Running applications with CDS 3.2 for GPUs

With CDS 3.2 for GPUs, you can run Apache Spark 3 applications locally or distributed across a cluster, either by using an interactive shell or by submitting an application. Running Spark applications interactively is commonly performed during the data-exploration phase and for ad hoc analysis.

The Spark 3 job commands

With Spark 3, you use slightly different command names than with Spark 2, so that you can run both versions of Spark side-by-side without conflicts:

  • spark3-submit instead of spark-submit.
  • spark3-shell instead of spark-shell.
  • pyspark3 instead of pyspark.

For development and test purposes, you can also configure an alias on each host so that invoking the Spark 2 command name runs the corresponding Spark 3 executable.

Running a Spark job with CDS 3.2 for GPUs

  1. Log on to the node where you want to run the job.
  2. Run the following command to launch spark3-shell:
    spark3-shell  --conf "spark.rapids.sql.enabled=true" \
                  --conf "spark.executor.memoryOverhead=5g"
    where
    --conf spark.rapids.sql.enabled=true

    enables the following environment variables for GPUs:

    "spark.task.resource.gpu.amount" - sets GPU resource amount per task
    
    "spark.rapids.sql.concurrentGpuTasks" - sets the number of concurrent tasks per GPU
    "spark.sql.files.maxPartitionBytes" - sets the input partition size for DataSource API, The recommended value is "256m".
    "spark.locality.wait" - controls how long Spark waits to obtain better locality for tasks. 
    "spark.sql.adaptive.enabled" - enables Adaptive Query Execution.
    "spark.rapids.memory.pinnedPool.size" - sets the amount of pinned memory allocated per host.
    "spark.sql.adaptive.advisoryPartitionSizeInBytes" - sets the advisory size in bytes of the shuffle partition during adaptive optimization.
    For example,
    $SPARK_HOME/bin/spark3-shell \
           --conf spark.task.resource.gpu.amount=2 \
           --conf spark.rapids.sql.concurrentGpuTasks=2 \
           --conf spark.sql.files.maxPartitionBytes=256m \
           --conf spark.locality.wait=0s \
           --conf spark.sql.adaptive.enabled=true \
           --conf spark.rapids.memory.pinnedPool.size=2G \
           --conf spark.sql.adaptive.advisoryPartitionSizeInBytes=1g
    --conf "spark.executor.memoryOverhead=5g"
    sets the amount of additional memory to be allocated per executor process
    You can override these configuration settings both from the command line and from code.

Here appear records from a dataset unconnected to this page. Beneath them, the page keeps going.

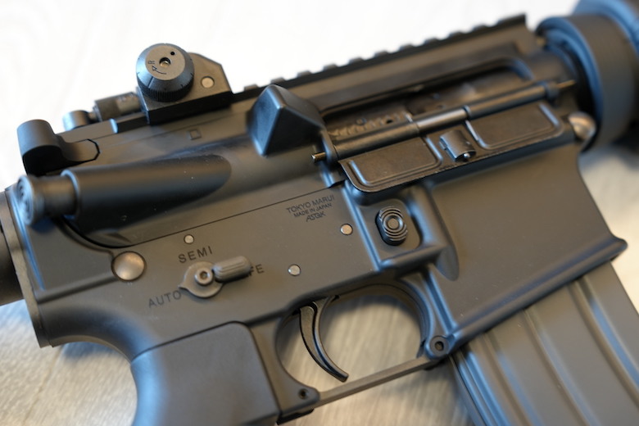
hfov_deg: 36.2
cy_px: 213
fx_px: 976
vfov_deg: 24.6
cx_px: 320
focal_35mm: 55
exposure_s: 1/3
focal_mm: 55
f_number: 2.8
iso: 200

For more information on environment variables, see the NVIDIA spark-rapids documentation and the Spark SQL Performance Tuning Guide.
  3. Run a job in spark3-shell.
    For example:
    scala> val df = sc.makeRDD(1 to 100000000, 6).toDF
    df: org.apache.spark.sql.DataFrame = [value: int]
    
    scala>val df2 = sc.makeRDD(1 to 100000000, 6).toDF
    df2: org.apache.spark.sql.DataFrame = [value: int]
    
    scala> df.select($"value" as "a").join(df2select($"value" as "b"), $"a" === $"b").count
    res0: Long = 100000000
  4. You can verify that the job run used GPUs, by logging on to the Yarn UI v2 to review the execution plan and the performance of your spark3-shell application:

    Select the Applications tab then select your [spark3-shell application]. Select ApplicationMaster > SQL > count at <console>:28 to see the execution plan.


    Execution plan with GPU usage enabled.

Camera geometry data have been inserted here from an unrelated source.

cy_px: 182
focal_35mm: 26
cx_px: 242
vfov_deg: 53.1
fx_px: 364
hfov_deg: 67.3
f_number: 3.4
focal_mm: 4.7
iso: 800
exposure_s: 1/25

Running a Spark job with CDS 3.2 for GPUs with UCX enabled

  1. Log on to the node where you want to run the job.
  2. Run the following command to launch spark3-shell:
    spark3-shell  --conf "spark.rapids.sql.enabled=true" \
                  --conf "spark.executor.memoryOverhead=5g"
                  --rapids-shuffle=true
    where
    --rapids-shuffle=true
    makes the following configuration changes for UCX:
    
    spark.shuffle.manager=com.nvidia.spark.rapids.spark320cdh.RapidsShuffleManager
    spark.executor.extraClassPath=/opt/cloudera/parcels/SPARK3_RAPIDS/lib/spark3/rapids-plugin/*
    spark.executorEnv.UCX_ERROR_SIGNALS=
    spark.executorEnv.UCX_MEMTYPE_CACHE=n
    For more information on environment variables, see the NVIDIA spark-rapids documentation.
  3. Run a job in spark3-shell.

Accessing the Spark 3 History Server

The Spark 3 history server is available on port 18089, rather than port 18088 as with the Spark 2 history server.